■ DIRECTIVE
From the material below, copy out every line that contains the string "sketchPlane". Letter case must match.

--- MATERIAL FOR THIS EXERCISE ---

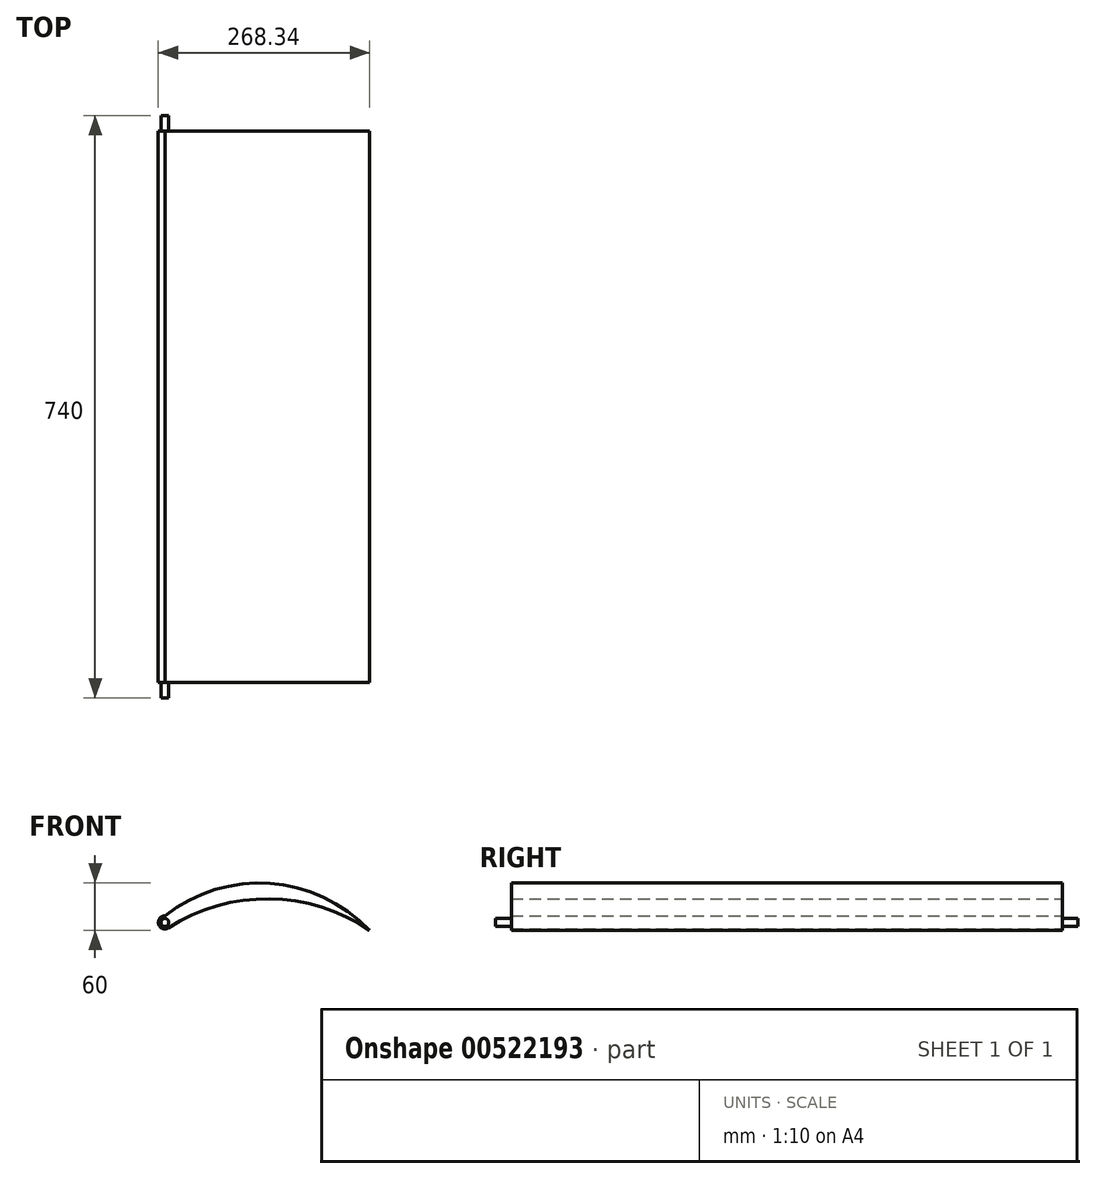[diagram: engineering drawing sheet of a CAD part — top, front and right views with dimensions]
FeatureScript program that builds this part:
annotation { "Feature Type Name" : "Feature", "Feature Type Description" : "" }
export const myFeature = defineFeature(function(context is Context, id is Id, definition is map)
    precondition{}
    {
        {
            var Q0;
            Q0=qCreatedBy(makeId("Front.planeOp"),FACE);
            var sketch = newSketch(context, id + "F0", { "sketchPlane" : qUnion([Q0])});
            skLineSegment(sketch, "E0.bottom", {"start": v(0, 0) * mm, "end": v(260, 0) * mm});
            skLineSegment(sketch, "E0.top", {"start": v(0, 100) * mm, "end": v(260, 100) * mm});
            skLineSegment(sketch, "E0.left", {"start": v(0, 0) * mm, "end": v(0, 100) * mm});
            skLineSegment(sketch, "E0.right", {"start": v(260, 0) * mm, "end": v(260, 100) * mm});
            skArc(sketch, "E1", {"start": v(260, 0) * mm, "mid": v(130, 40) * mm, "end": v(0, 0) * mm});
            skCircle(sketch, "E2", {"center": v(0, 10) * mm, "radius": 8.34 * mm});
            skArc(sketch, "E3", {"start": v(260, 0) * mm, "mid": v(133.55, 59.52) * mm, "end": v(0, 18.34) * mm});
            skSolve(sketch);
        }
        {
            var Q0;
            {var subQ0=sQuery(id+"F0.wireOp",EDGE,"E3");Q0=makeQuery(id+"F0.imprint","IMPRINT",FACE,{"disambiguationData":[TD([[makeQuery(id+"F0.imprint","IMPRINT",EDGE,{"derivedFrom":subQ0}),1.0]])]});}
            var Q1;
            {var subQ0=sQuery(id+"F0.wireOp",EDGE,"E2");var subQ1=sQuery(id+"F0.wireOp",EDGE,"E0.left");var subQ3=makeQuery(id+"F0.imprint","INTERSECT",VERTEX,{"derivedFrom":[subQ1,subQ0]});Q1=makeQuery(id+"F0.imprint","IMPRINT",FACE,{"disambiguationData":[TD([[makeQuery(id+"F0.imprint","IMPRINT",EDGE,{"disambiguationData":[TD([[subQ3,-1.0]])],"derivedFrom":subQ0}),1.0]])]});}
            var Q2;
            {var subQ0=sQuery(id+"F0.wireOp",EDGE,"E2");var subQ1=sQuery(id+"F0.wireOp",EDGE,"E0.left");var subQ3=makeQuery(id+"F0.imprint","INTERSECT",VERTEX,{"derivedFrom":[subQ1,subQ0]});Q2=makeQuery(id+"F0.imprint","IMPRINT",FACE,{"disambiguationData":[TD([[makeQuery(id+"F0.imprint","IMPRINT",EDGE,{"disambiguationData":[TD([[subQ3,-1.0]])],"derivedFrom":subQ1}),1.0]])]});}
            extrude(context, id + "F1", {"entities" : qUnion([Q0, Q1, Q2]), "depth" : 700 * mm, "offsetDistance" : 25.4 * mm});
        }
        {
            var Q0;
            Q0=makeQuery(id+"F1.opExtrude","CAP_FACE",FACE,{"disambiguationData":[OSD([sQuery(id+"F0.wireOp",EDGE,"E1"),sQuery(id+"F0.wireOp",EDGE,"E2"),sQuery(id+"F0.wireOp",EDGE,"E3")])],"isStart":false});
            var sketch = newSketch(context, id + "F2", { "sketchPlane" : qUnion([Q0])});
            skCircle(sketch, "E4", {"center": v(0, 10) * mm, "radius": 5 * mm});
            skSolve(sketch);
        }
        {
            var Q0;
            Q0=makeQuery(id+"F2.imprint","IMPRINT",FACE,{"disambiguationData":[TD([[makeQuery(id+"F2.imprint","IMPRINT",EDGE,{"derivedFrom":sQuery(id+"F2.wireOp",EDGE,"E4")}),1.0]])]});
            extrude(context, id + "F3", {"entities" : qUnion([Q0]), "operationType" : NewBodyOperationType.ADD, "depth" : 20 * mm, "offsetDistance" : 25.4 * mm});
        }
        {
            var Q0;
            Q0=makeQuery(id+"F1.opExtrude","CAP_FACE",FACE,{"disambiguationData":[OSD([sQuery(id+"F0.wireOp",EDGE,"E1"),sQuery(id+"F0.wireOp",EDGE,"E2"),sQuery(id+"F0.wireOp",EDGE,"E3")])],"isStart":true});
            var sketch = newSketch(context, id + "F4", { "sketchPlane" : qUnion([Q0])});
            skCircle(sketch, "E5", {"center": v(0, 10) * mm, "radius": 5 * mm});
            skSolve(sketch);
        }
        {
            var Q0;
            Q0=makeQuery(id+"F4.imprint","IMPRINT",FACE,{"disambiguationData":[TD([[makeQuery(id+"F4.imprint","IMPRINT",EDGE,{"derivedFrom":sQuery(id+"F4.wireOp",EDGE,"E5")}),1.0]])]});
            extrude(context, id + "F5", {"entities" : qUnion([Q0]), "operationType" : NewBodyOperationType.ADD, "depth" : 20 * mm, "offsetDistance" : 25.4 * mm});
        }
    });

---

■ RESULT
            var sketch = newSketch(context, id + "F0", { "sketchPlane" : qUnion([Q0])});
            var sketch = newSketch(context, id + "F2", { "sketchPlane" : qUnion([Q0])});
            var sketch = newSketch(context, id + "F4", { "sketchPlane" : qUnion([Q0])});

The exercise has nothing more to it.